Quest for personalized medicine hits a snag
The quest for personalized medicine, a medical approach in which practitioners use a patient’s unique genetic profile to tailor individual treatment, has emerged as a critical goal in the health care sector. But a new Yale-led study shows that the mathematical models currently available to predict treatments have limited effectiveness.
In an analysis of clinical trials for multiple schizophrenia treatments, the researchers found that the mathematical algorithms were able to predict patient outcomes within the specific trials for which they were developed, but failed to work for patients participating in different trials.
The findings are published Jan. 11 in the journal Science.
“This study really challenges the status quo of algorithm development and raises the bar for the future,” said Adam Chekroud, an adjunct assistant professor of psychiatry at Yale School of Medicine and corresponding author of the paper. “Right now, I would say we need to see algorithms working in at least two different settings before we can really get excited about it.”

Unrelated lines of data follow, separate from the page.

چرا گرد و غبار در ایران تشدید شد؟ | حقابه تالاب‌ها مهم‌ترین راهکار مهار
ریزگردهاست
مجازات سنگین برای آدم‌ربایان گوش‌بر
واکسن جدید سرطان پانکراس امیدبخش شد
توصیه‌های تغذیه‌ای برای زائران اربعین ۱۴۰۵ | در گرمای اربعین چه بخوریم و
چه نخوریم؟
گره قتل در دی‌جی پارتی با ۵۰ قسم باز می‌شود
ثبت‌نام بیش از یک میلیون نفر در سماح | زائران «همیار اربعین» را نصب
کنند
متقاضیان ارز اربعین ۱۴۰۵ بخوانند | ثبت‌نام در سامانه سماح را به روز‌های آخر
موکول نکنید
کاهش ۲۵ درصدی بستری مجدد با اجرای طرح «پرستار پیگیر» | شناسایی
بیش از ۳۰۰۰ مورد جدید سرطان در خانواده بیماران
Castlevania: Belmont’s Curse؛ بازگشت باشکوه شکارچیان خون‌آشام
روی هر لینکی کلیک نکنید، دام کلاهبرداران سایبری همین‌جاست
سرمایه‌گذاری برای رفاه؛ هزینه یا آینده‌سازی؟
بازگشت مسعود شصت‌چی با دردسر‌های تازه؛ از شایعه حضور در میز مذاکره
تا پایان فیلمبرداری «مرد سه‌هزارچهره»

“I’m still optimistic,” he added, “but as medical researchers we have some serious things to figure out.”
Chekroud is also president and co-founder of Spring Health, a private company that provides mental health services.
Schizophrenia, a complex brain disorder that affects about 1% of the U.S. population, perfectly illustrates the need for more personalized treatments, the researchers say. As many as 50% of patients diagnosed with schizophrenia fail to respond to the first antipsychotic drug that is prescribed, but it is impossible to predict which patients will respond to therapies and which will not.
Researchers hope that new technologies using machine learning and artificial intelligence might yield algorithms that better predict which treatments will work for different patients, and help improve outcomes and reduce costs of care.
Due to the high cost of running a clinical trial, however, most algorithms are only developed and tested using a single clinical trial. But researchers had hoped that these algorithms would work if tested on patients with similar profiles and receiving similar treatments.
For the new study, Chekroud and his Yale colleagues wanted to see if this hope was really true. To do so, they aggregated data from five clinical trials of schizophrenia treatments made available through the Yale Open Data Access (YODA) Project, which advocates for and supports responsible sharing of clinical research data. In most cases, they found, the algorithms effectively predicted patient outcomes for the clinical trial in which they were developed. However, they failed to effectively predict outcomes for schizophrenia patients being treated in different clinical trials.
“The algorithms almost always worked first time around,” Chekroud said. “But when we tested them on patients from other trials the predictive value was no greater than chance.”
The problem, according to Chekroud, is that most of the mathematical algorithms used by medical researchers were designed to be used on much bigger data sets. Clinical trials are expensive and time consuming to conduct, so the studies typically enroll fewer than 1,000 patients. Applying the powerful AI tools to analysis of these smaller data sets, he said, can often result in “over-fitting,” in which a model has learned response patterns that are idiosyncratic, or specific just to that initial trial data, but disappear when additional new data are included.
“The reality is, we need to be thinking about developing algorithms in the same way we think about developing new drugs,” he said. “We need to see algorithms working in multiple different times or contexts before we can really believe them.”
In the future, the inclusion of other environmental variables may or may not improve the success of algorithms in the analysis of clinical trial data, researchers added. For instance, does the patient abuse drugs or have personal support from family or friends? These are the kinds of factors that can affect outcomes of treatment.
Most clinical trials use precise criteria to improve chances for success, such as guidelines for which patients should be included (or excluded), careful measurement of outcomes, and limits on the number of doctors administering treatments. Real world settings, meanwhile, have a much wider variety of patients and greater variation in the quality and consistency of treatment, the researchers say.
“In theory, clinical trials should be the easiest place for algorithms to work. But if algorithms can’t generalize from one clinical trial to another, it will be even more challenging to use them in clinical practice,’’ said co-author John Krystal, the Robert L. McNeil, Jr. Professor of Translational Research and professor of psychiatry, neuroscience, and psychology at Yale School of Medicine. Krystal is also chair of Yale’s Department of Psychiatry.
Chekroud suggests that increased efforts to share data among researchers and the banking of additional data by large-scale health care providers might help increase the reliability and accuracy of AI-driven algorithms.
“Although the study dealt with schizophrenia trials, it raises difficult questions for personalized medicine more broadly, and its application in cardiovascular disease and cancer,” said Philip Corlett, an associate professor of psychiatry at Yale and co-author of the study.
Other Yale authors of the study are Hieronimus Loho; Ralitza Gueorguieva, a senior research scientist at Yale School of Public Health; and Harlan M. Krumholz, the Harold H. Hines Jr. Professor of Medicine (Cardiology) at Yale.